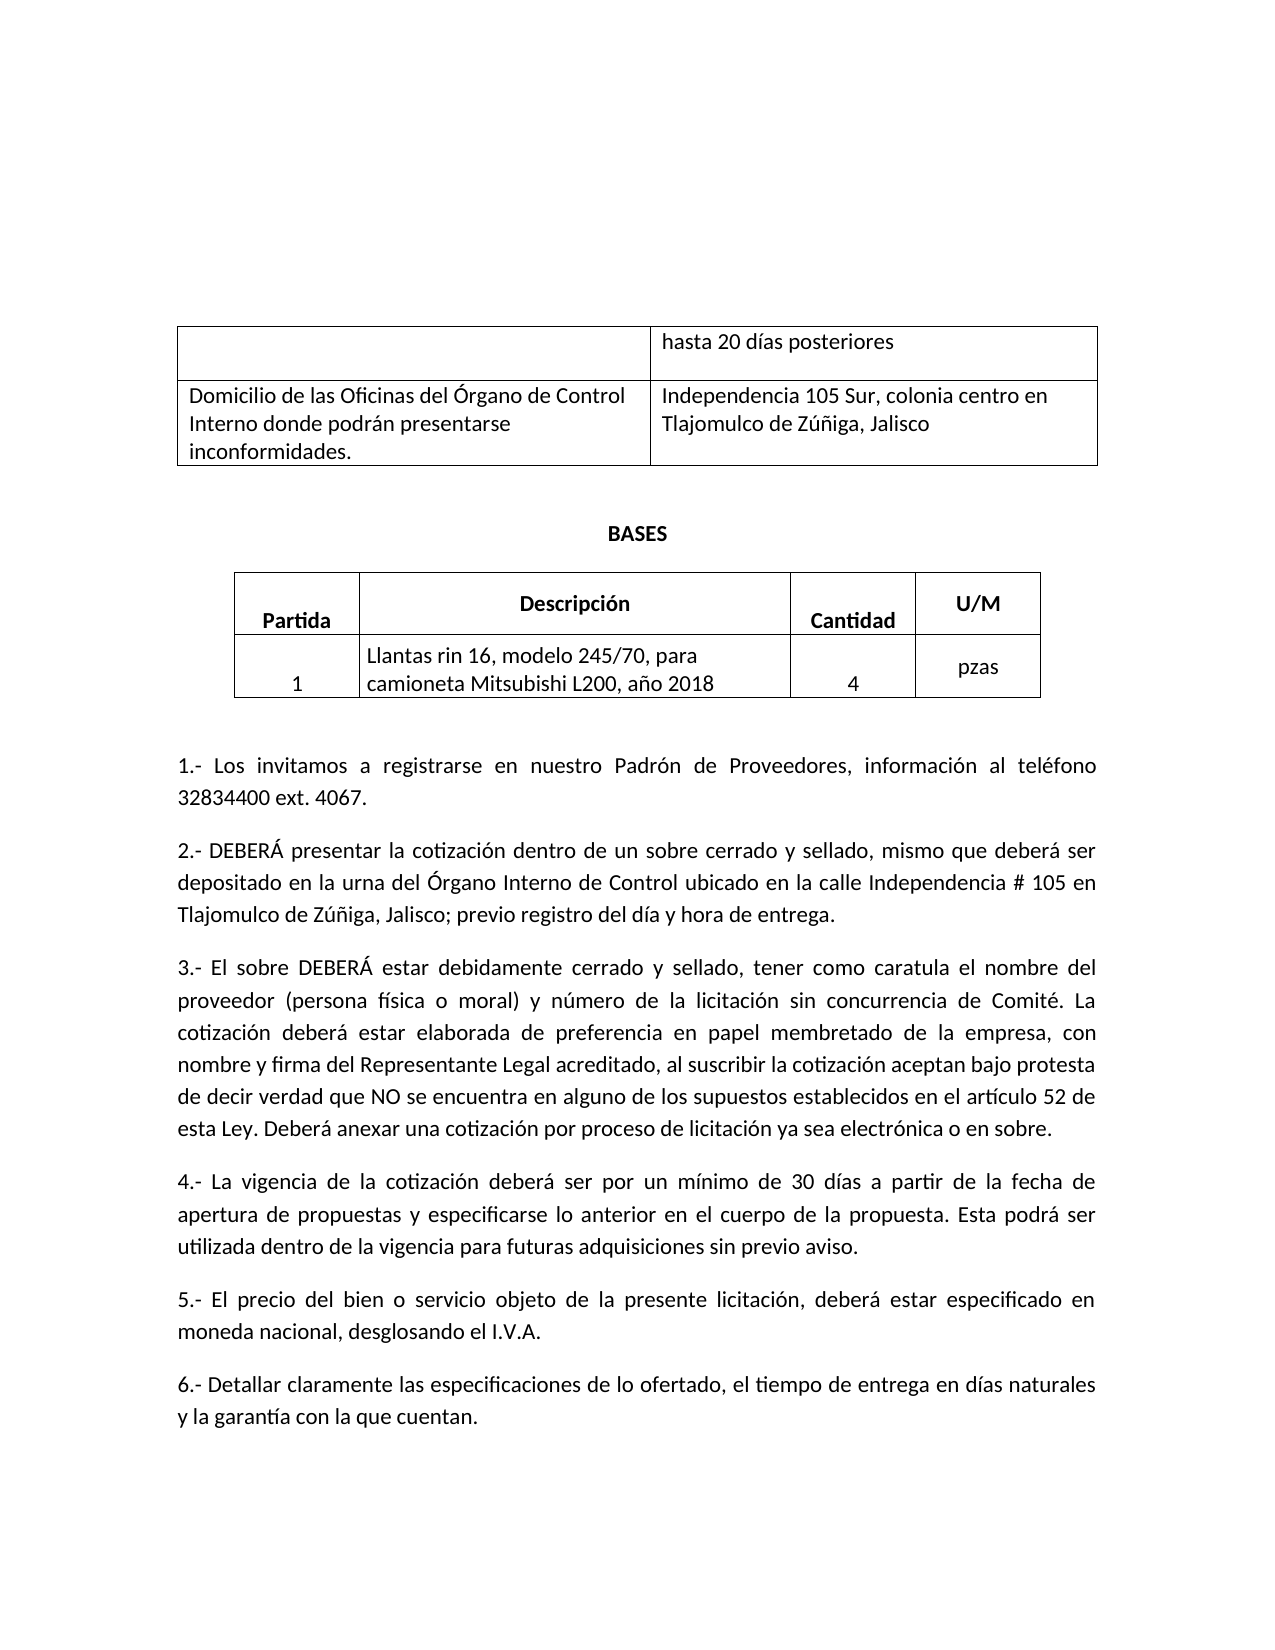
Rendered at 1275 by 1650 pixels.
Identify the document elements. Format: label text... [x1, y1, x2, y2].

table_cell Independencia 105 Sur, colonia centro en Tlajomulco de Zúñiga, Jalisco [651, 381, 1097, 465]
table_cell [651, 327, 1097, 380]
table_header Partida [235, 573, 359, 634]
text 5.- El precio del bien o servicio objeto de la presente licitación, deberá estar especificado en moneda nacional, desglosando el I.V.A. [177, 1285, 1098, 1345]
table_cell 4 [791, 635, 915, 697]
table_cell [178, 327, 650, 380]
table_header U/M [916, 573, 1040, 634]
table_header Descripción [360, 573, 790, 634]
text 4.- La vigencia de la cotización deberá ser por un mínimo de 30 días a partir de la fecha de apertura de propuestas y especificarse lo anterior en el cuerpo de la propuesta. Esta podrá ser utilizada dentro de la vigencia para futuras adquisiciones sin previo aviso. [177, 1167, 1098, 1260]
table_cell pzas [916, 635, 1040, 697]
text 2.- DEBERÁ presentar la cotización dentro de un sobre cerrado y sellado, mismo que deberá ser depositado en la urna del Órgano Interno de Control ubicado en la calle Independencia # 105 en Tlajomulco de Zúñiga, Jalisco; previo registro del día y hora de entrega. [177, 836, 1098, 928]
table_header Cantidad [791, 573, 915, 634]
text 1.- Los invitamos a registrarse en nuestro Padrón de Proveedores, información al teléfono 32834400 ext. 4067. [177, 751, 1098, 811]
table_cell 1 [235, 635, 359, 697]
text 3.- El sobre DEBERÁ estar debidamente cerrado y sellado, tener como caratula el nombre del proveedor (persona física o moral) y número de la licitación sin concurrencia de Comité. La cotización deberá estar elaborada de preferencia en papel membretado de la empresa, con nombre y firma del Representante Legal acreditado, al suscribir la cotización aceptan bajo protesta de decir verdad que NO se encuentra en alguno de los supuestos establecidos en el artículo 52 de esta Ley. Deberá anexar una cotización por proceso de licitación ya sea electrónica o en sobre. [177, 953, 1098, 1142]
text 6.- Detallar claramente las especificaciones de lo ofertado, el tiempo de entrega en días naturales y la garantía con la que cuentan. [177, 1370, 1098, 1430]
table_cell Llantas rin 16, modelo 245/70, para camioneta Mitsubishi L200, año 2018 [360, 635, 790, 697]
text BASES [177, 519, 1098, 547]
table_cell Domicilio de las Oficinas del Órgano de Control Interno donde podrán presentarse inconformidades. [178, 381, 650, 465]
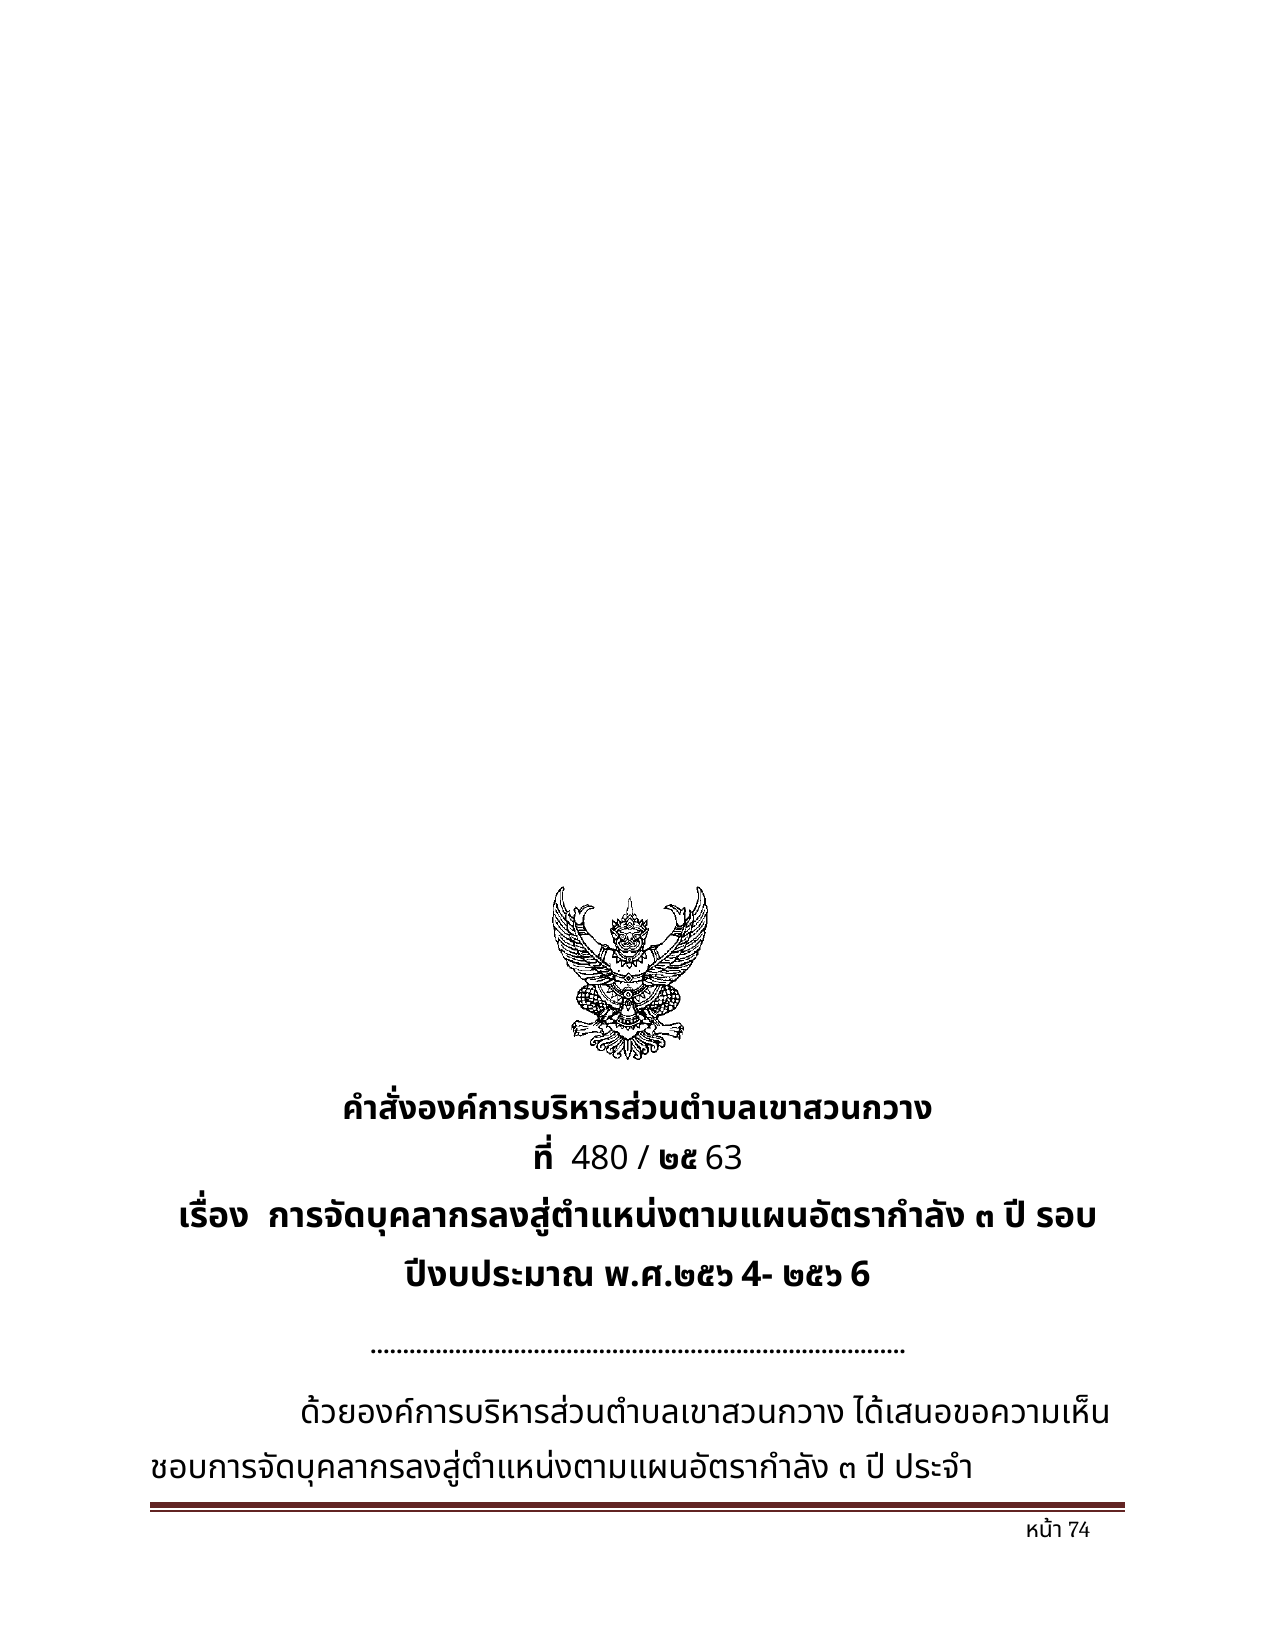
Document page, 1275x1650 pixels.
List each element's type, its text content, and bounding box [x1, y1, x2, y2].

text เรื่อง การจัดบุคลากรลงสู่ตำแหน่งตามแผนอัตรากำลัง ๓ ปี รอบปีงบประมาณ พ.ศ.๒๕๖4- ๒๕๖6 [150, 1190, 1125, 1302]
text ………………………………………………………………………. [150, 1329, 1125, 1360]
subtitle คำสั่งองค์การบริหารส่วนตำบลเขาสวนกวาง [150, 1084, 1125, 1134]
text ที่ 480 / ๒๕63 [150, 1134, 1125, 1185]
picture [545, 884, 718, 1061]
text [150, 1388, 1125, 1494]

● ● ● ● ● ● ●

* _WORK ORDER_:
From the first line to the last, retype the entries above exactly, minus the pictures.

* _ANSWER BOX_:
Rendered at 1275 by 1650 pixels.
Identify the document elements. Format: label text... [x1, y1, x2, y2].

table_cell Independencia 105 Sur, colonia centro en Tlajomulco de Zúñiga, Jalisco [651, 381, 1097, 465]
table_cell [651, 327, 1097, 380]
table_header Partida [235, 573, 359, 634]
text 5.- El precio del bien o servicio objeto de la presente licitación, deberá estar especificado en moneda nacional, desglosando el I.V.A. [177, 1285, 1098, 1345]
table_cell 4 [791, 635, 915, 697]
table_cell [178, 327, 650, 380]
table_header U/M [916, 573, 1040, 634]
table_header Descripción [360, 573, 790, 634]
text 4.- La vigencia de la cotización deberá ser por un mínimo de 30 días a partir de la fecha de apertura de propuestas y especificarse lo anterior en el cuerpo de la propuesta. Esta podrá ser utilizada dentro de la vigencia para futuras adquisiciones sin previo aviso. [177, 1167, 1098, 1260]
table_cell pzas [916, 635, 1040, 697]
text 2.- DEBERÁ presentar la cotización dentro de un sobre cerrado y sellado, mismo que deberá ser depositado en la urna del Órgano Interno de Control ubicado en la calle Independencia # 105 en Tlajomulco de Zúñiga, Jalisco; previo registro del día y hora de entrega. [177, 836, 1098, 928]
table_header Cantidad [791, 573, 915, 634]
text 1.- Los invitamos a registrarse en nuestro Padrón de Proveedores, información al teléfono 32834400 ext. 4067. [177, 751, 1098, 811]
table_cell 1 [235, 635, 359, 697]
text 3.- El sobre DEBERÁ estar debidamente cerrado y sellado, tener como caratula el nombre del proveedor (persona física o moral) y número de la licitación sin concurrencia de Comité. La cotización deberá estar elaborada de preferencia en papel membretado de la empresa, con nombre y firma del Representante Legal acreditado, al suscribir la cotización aceptan bajo protesta de decir verdad que NO se encuentra en alguno de los supuestos establecidos en el artículo 52 de esta Ley. Deberá anexar una cotización por proceso de licitación ya sea electrónica o en sobre. [177, 953, 1098, 1142]
text 6.- Detallar claramente las especificaciones de lo ofertado, el tiempo de entrega en días naturales y la garantía con la que cuentan. [177, 1370, 1098, 1430]
table_cell Llantas rin 16, modelo 245/70, para camioneta Mitsubishi L200, año 2018 [360, 635, 790, 697]
text BASES [177, 519, 1098, 547]
table_cell Domicilio de las Oficinas del Órgano de Control Interno donde podrán presentarse inconformidades. [178, 381, 650, 465]
Document page, 1275x1650 pixels.
List each element's type, its text content, and bounding box [x1, y1, x2, y2].

text เรื่อง การจัดบุคลากรลงสู่ตำแหน่งตามแผนอัตรากำลัง ๓ ปี รอบปีงบประมาณ พ.ศ.๒๕๖4- ๒๕๖6 [150, 1190, 1125, 1302]
text ………………………………………………………………………. [150, 1329, 1125, 1360]
subtitle คำสั่งองค์การบริหารส่วนตำบลเขาสวนกวาง [150, 1084, 1125, 1134]
text ที่ 480 / ๒๕63 [150, 1134, 1125, 1185]
picture [545, 884, 718, 1061]
text [150, 1388, 1125, 1494]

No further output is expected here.